South Whidbey boys withstand late Lakewood surge

Falcon freshman Lewis Pope drives to the hoop against Lakewood on Tuesday

Despite losing a 10-point lead, South Whidbey’s boys basketball team held on for a 66-64 win over Lakewood on Tuesday night for the Falcons’ second straight win.

The team survived a furious Cougar charge in the final four minutes and secured its first winning streak of the season. With four minutes left, a pair of Ricky Muzzy free throws put the Falcons up 61-52.

Lakewood hit a trio of three-pointers and made a layup with a free throw to cut the lead to two points with five seconds remaining.

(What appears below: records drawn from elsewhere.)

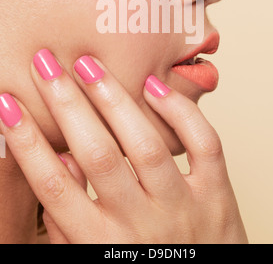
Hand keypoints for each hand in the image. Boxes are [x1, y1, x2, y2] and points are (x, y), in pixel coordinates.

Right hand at [0, 49, 247, 243]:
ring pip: (146, 145)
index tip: (7, 105)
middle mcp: (141, 225)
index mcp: (102, 244)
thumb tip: (59, 162)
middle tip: (46, 64)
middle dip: (67, 105)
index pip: (54, 186)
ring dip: (114, 100)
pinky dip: (181, 112)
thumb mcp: (94, 259)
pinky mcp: (217, 196)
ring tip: (89, 65)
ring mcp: (183, 208)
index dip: (26, 142)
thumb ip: (69, 225)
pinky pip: (204, 146)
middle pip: (97, 156)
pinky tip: (155, 86)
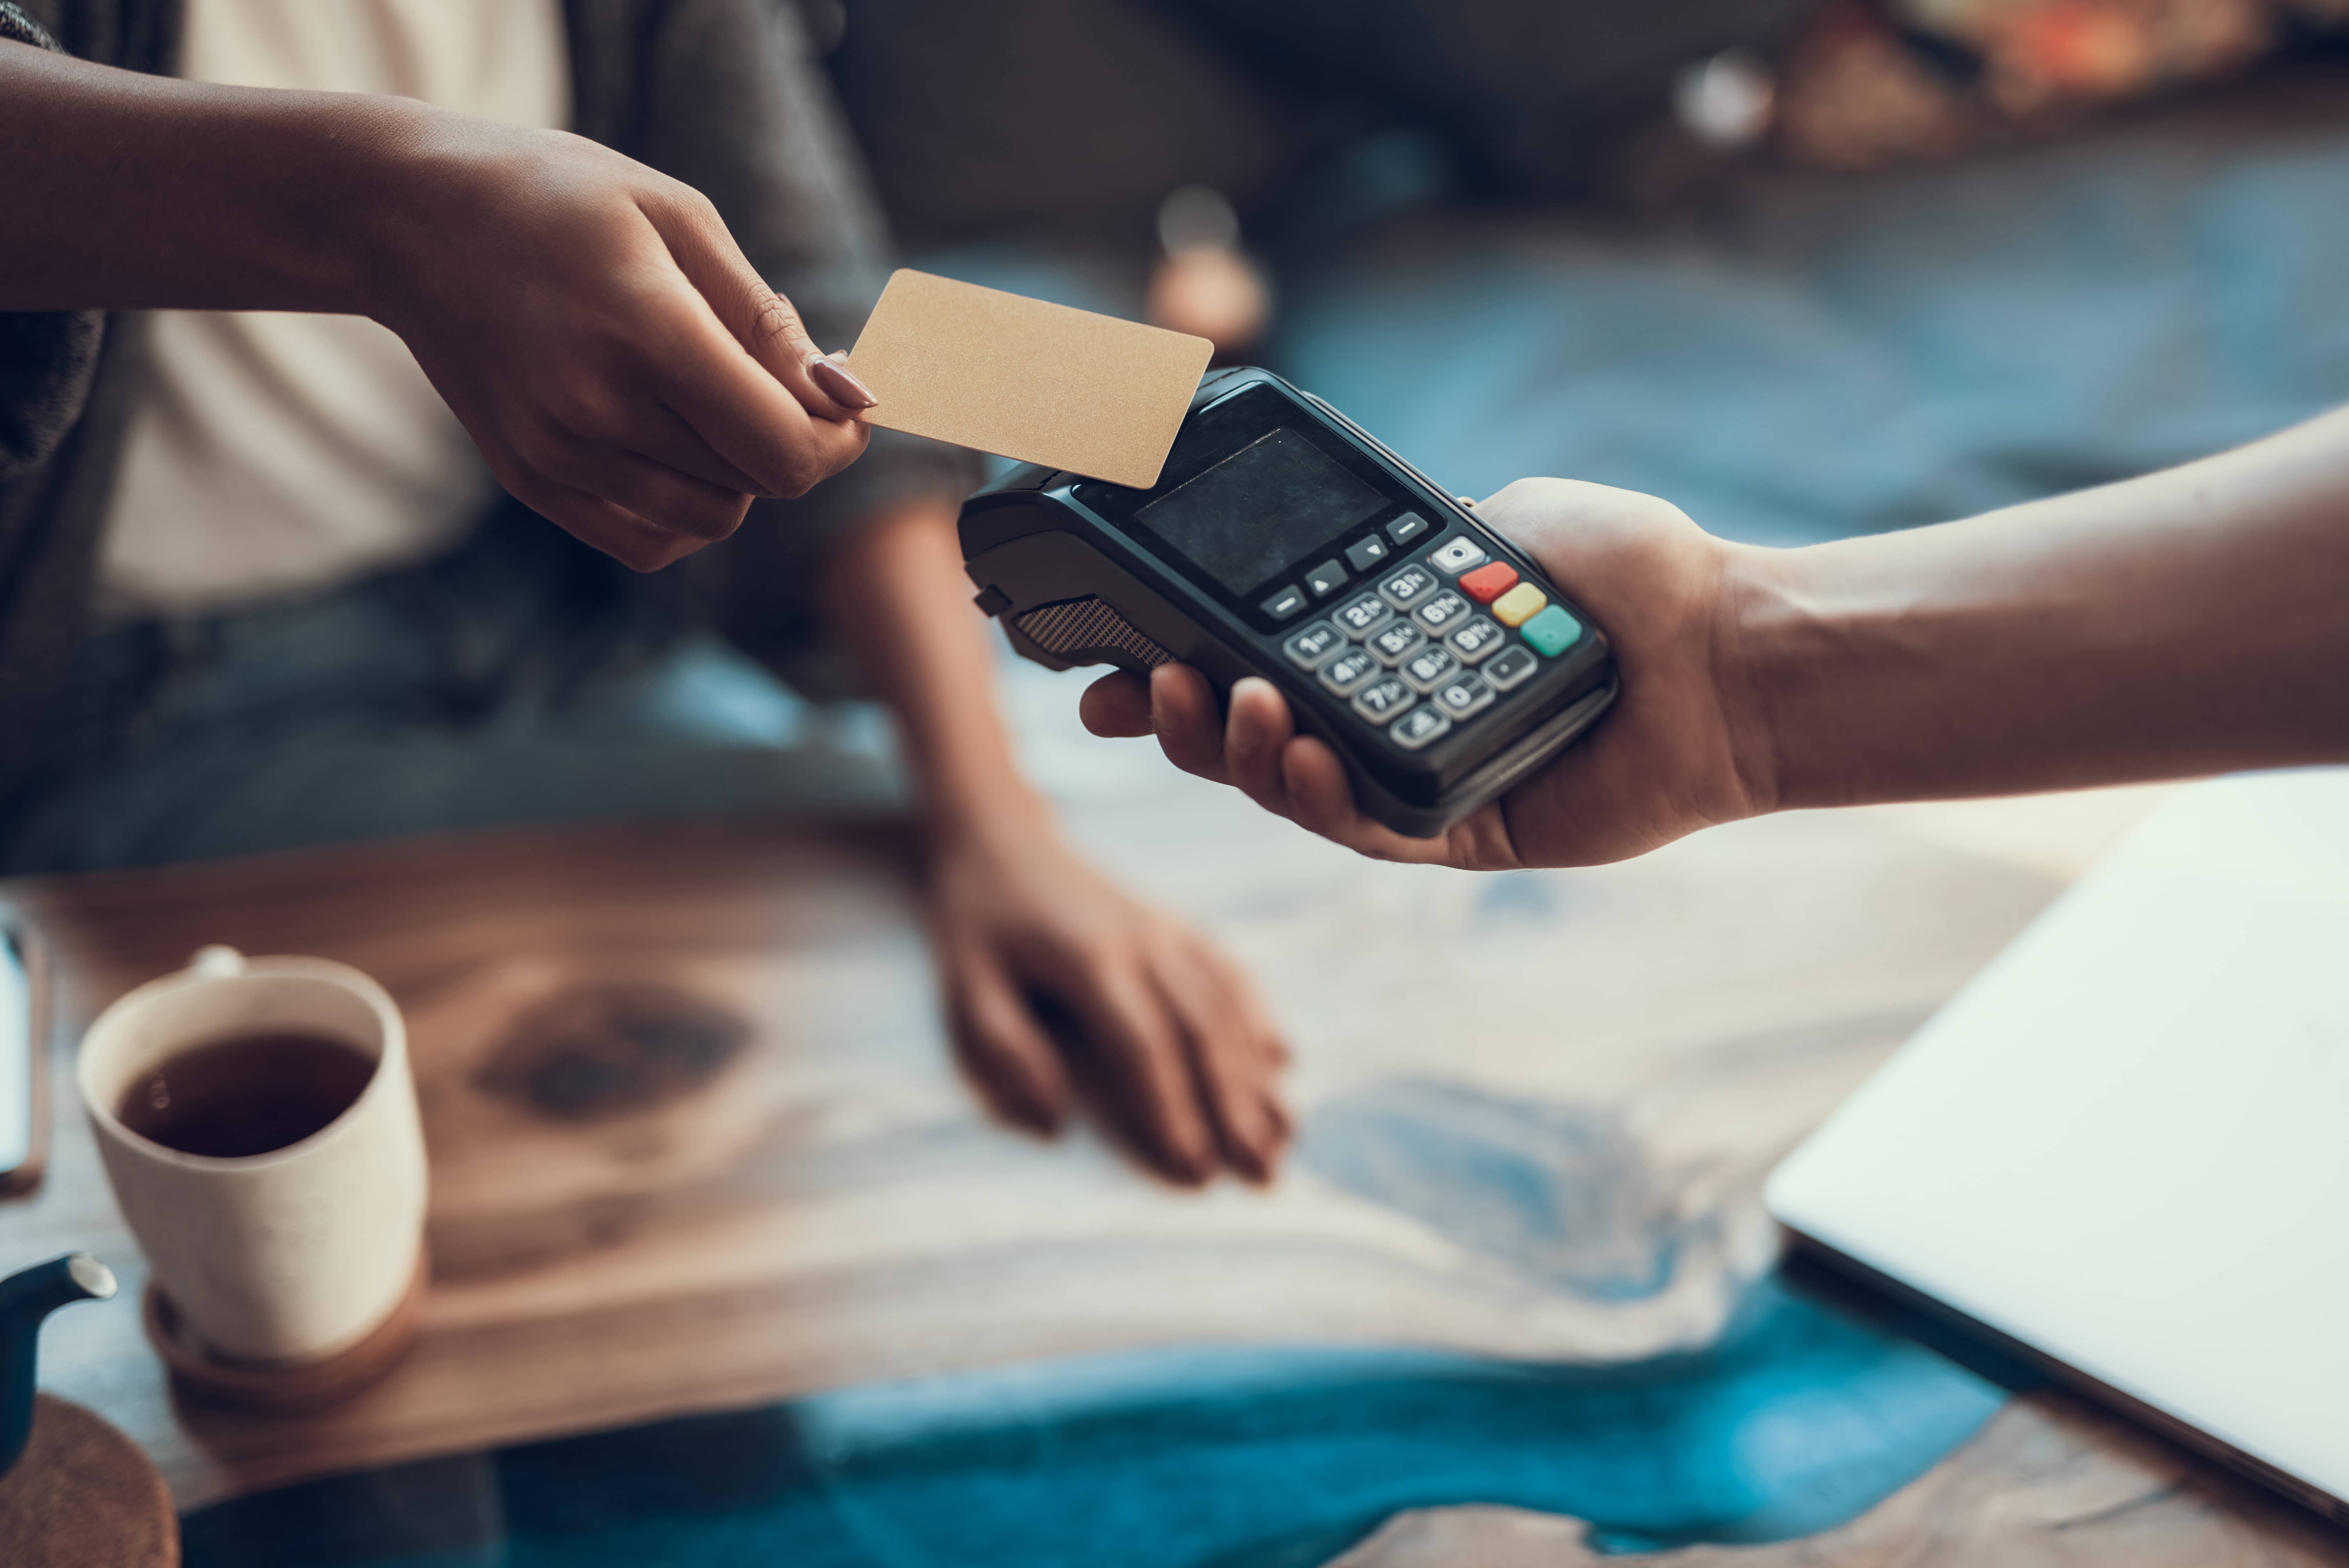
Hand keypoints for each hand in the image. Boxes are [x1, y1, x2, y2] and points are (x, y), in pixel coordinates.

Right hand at [364, 106, 874, 570]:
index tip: (844, 399)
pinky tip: (677, 448)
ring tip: (713, 402)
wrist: (408, 218)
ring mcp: (557, 454)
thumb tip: (844, 394)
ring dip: (739, 477)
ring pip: (710, 519)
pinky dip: (686, 513)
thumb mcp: (678, 218)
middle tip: (779, 382)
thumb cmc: (559, 198)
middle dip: (793, 443)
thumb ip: (767, 320)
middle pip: (754, 485)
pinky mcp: (531, 480)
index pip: (785, 450)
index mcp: (647, 333)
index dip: (839, 438)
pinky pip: (649, 542)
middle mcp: (596, 408)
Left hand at [924, 817, 1290, 1184]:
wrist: (1002, 839)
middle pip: (1202, 1030)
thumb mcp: (965, 986)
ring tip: (1282, 1135)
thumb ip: (1004, 1051)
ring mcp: (1166, 928)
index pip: (1144, 1045)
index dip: (1173, 1108)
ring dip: (1256, 1073)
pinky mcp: (1176, 924)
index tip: (1195, 1168)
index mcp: (1088, 958)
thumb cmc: (976, 924)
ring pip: (1226, 1005)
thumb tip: (1054, 1120)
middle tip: (1261, 1171)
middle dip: (1234, 1104)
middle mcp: (1141, 941)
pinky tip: (1281, 1060)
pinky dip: (1259, 1015)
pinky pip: (1230, 971)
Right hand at [1080, 479, 1772, 867]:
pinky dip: (1325, 796)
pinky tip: (1303, 753)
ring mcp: (1420, 779)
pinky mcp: (1462, 832)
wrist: (1728, 647)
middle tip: (1126, 693)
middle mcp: (1390, 719)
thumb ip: (1417, 538)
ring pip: (1294, 790)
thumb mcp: (1500, 523)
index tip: (1112, 655)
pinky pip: (1370, 830)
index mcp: (1386, 648)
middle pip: (1252, 740)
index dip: (1182, 665)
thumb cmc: (1634, 580)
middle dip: (1174, 722)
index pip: (1260, 662)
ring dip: (1241, 753)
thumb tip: (1354, 539)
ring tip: (1230, 705)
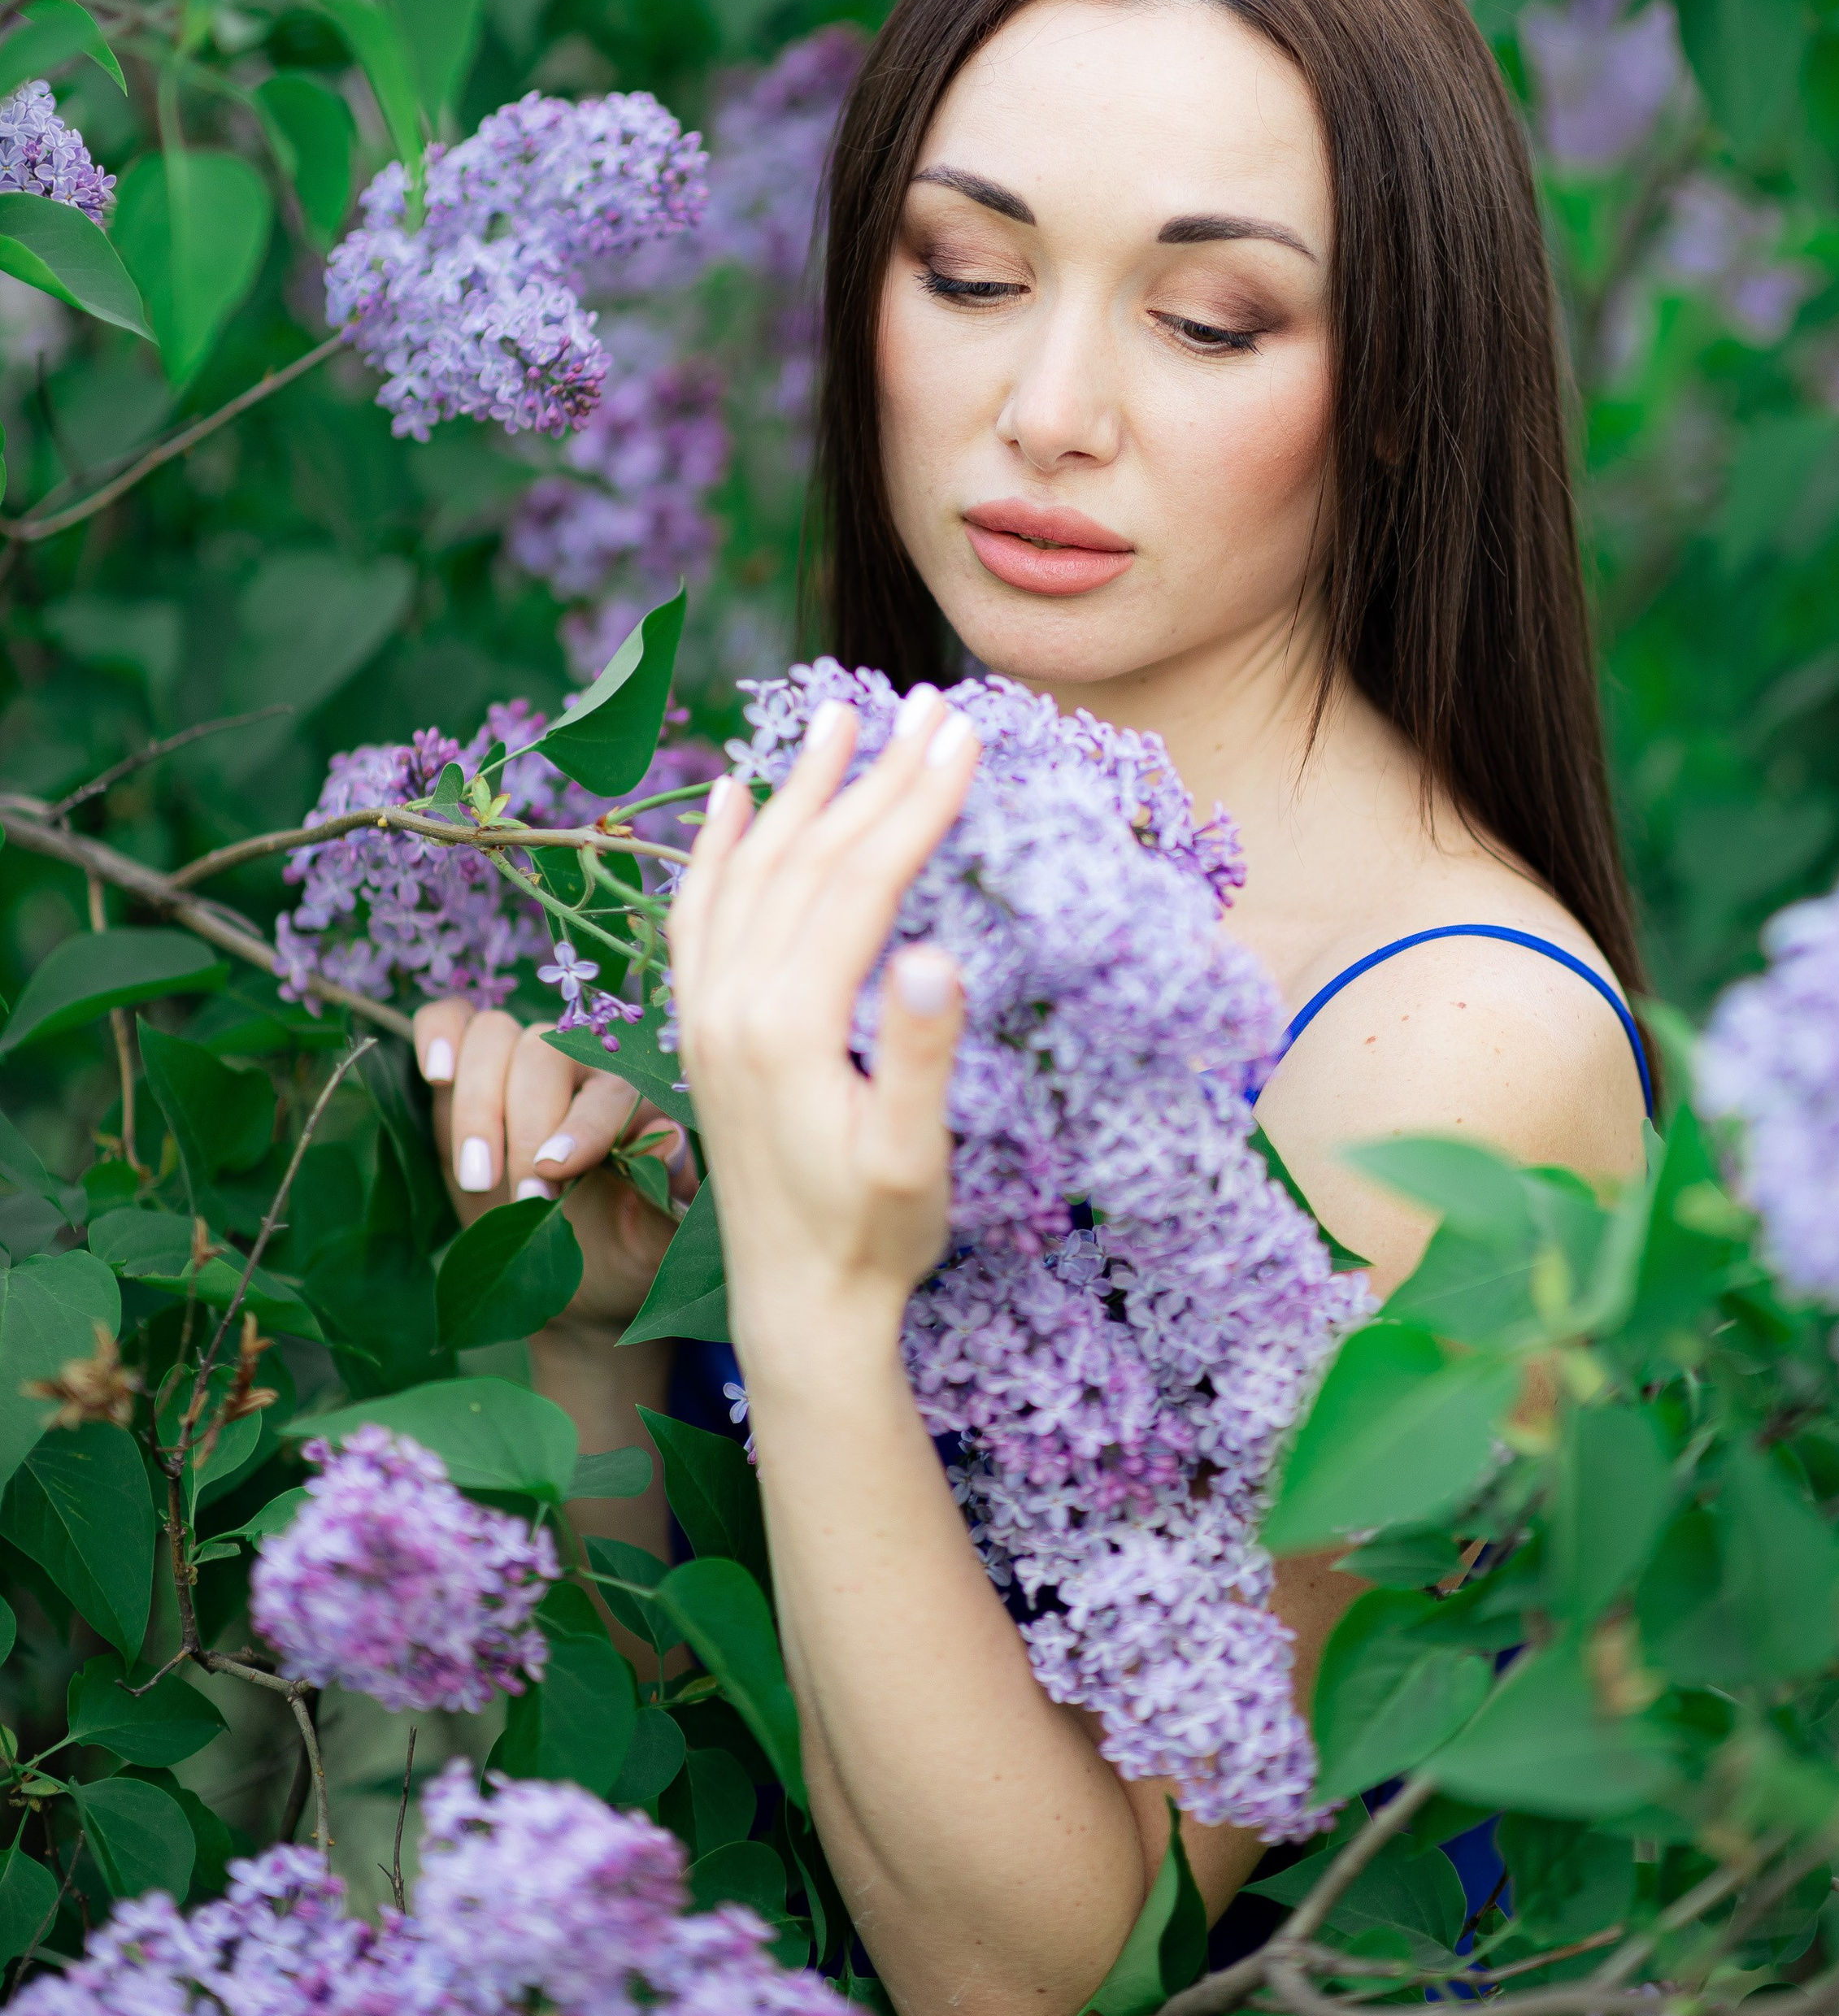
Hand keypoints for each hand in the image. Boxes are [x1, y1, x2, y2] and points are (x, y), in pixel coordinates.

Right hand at [412, 1000, 695, 1332]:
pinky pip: (450, 1019)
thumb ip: (668, 1199)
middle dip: (525, 1127)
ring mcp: (518, 1061)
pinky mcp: (466, 1069)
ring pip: (494, 1036)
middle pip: (544, 1055)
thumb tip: (670, 1143)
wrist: (561, 1274)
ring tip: (476, 1175)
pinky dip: (437, 1034)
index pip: (609, 1090)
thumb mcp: (647, 1245)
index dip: (582, 1125)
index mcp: (632, 1099)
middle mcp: (577, 1067)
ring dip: (477, 1104)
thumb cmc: (613, 1251)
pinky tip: (436, 1075)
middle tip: (521, 1200)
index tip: (555, 1171)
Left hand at [665, 686, 977, 1363]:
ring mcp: (707, 1013)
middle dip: (874, 774)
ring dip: (799, 789)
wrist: (798, 1310)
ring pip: (751, 871)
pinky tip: (733, 798)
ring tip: (838, 719)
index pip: (861, 879)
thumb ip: (920, 1055)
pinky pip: (695, 915)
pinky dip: (713, 848)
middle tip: (928, 705)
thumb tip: (936, 953)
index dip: (916, 801)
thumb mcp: (914, 1159)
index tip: (965, 735)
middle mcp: (733, 1003)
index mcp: (789, 1024)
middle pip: (809, 858)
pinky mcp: (700, 1030)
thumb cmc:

The Cougars tried to force a turnover on the ensuing inbound play, but Falcon head coach Mike Washington called time out before the five-second violation to reset the offense and avoid the penalty. Out of the huddle, the Falcons got the ball to senior Parker Collins who was promptly fouled. Usually sure-handed at the line, Collins missed the first shot of a one-and-one attempt, giving Lakewood possession with three seconds on the clock.

Lakewood head coach Anthony Wiederkehr called a timeout to draw up a play, but South Whidbey’s defense forced the Cougars to put the ball in reserve Sean Dawson’s hands for a three-quarter court heave that sailed wide as time expired.

“We knew they were going to go on a run,” said Falcon junior Donovan Miller, who finished with nine points on three three-pointers all in the first quarter. “We just had to play good defense in the fourth quarter, and they started hitting the fourth quarter. That’s why it was a close game.”

South Whidbey opened the match with torrid scoring. Miller hit the first shot of the game, a corner three-pointer, and followed it up with another one a minute later. His last and final shot was a three from the top of the arc to put South Whidbey ahead 12-6.

“We just kind of ran our plays,” Miller said. “I was open so I got it.”

“I’ve been working on setting my feet.”


Lakewood made several runs, including a five-point stretch in the final 30 seconds of the first half. Trailing 10 points, Lakewood connected on a pair of free throws and a last-second layup to cut the lead to eight points.

Out of the break, Lakewood got into a groove from the perimeter with a pair of three-pointers by senior Hunter Fritz, who scored all 12 of his points in the third quarter.

South Whidbey refused to panic and continued to drive to the hoop. The Falcons’ first 10 points in the third quarter came on layups.

Defensively, the Falcons’ lanky players hounded the Cougars, including a pair of blocks by senior Chandler Sutton, though none were perhaps as important as one late in the game.

“That’s ’cause he said hands up, and he meant it,” said Sutton, who led all scorers with 21 points.

Tuesday’s game was a continuation of Sutton’s emergence as a second scoring threat for South Whidbey. Previously, the Falcons relied heavily on senior Parker Collins, who finished with 19 points. The pair combined for 50 points the night before and accounted for 40 of the Falcons’ 66 points Tuesday.

“Coach has been motivating me a lot to work on my grades,” said Sutton of his playing time and increased on-court production. “The past three seasons I really struggled with my grades. I’ve just been working in class and getting really focused to get out here.”

Later, Sutton added: “Coach’s intensity in practice is pretty crazy some times, but definitely practice helps a lot.”

Free-throw shooting continued to be an issue for South Whidbey, which went 12-for-20 at the line including missing a pair of late one-and-one tries. Lakewood hit 12 of its 16 attempts.

Heading into Friday’s game at Sultan, which carried postseason implications because the Turks are 1A along with the Falcons and the league leading King’s Knights, as well as Cedar Park Christian, South Whidbey’s players said defense would be the emphasis in practice and in the Cascade Conference contest.

“It feels good when you got two wins, a streak,” Sutton said. “We didn’t have a win on the road at all … Hopefully we can keep that momentum going.”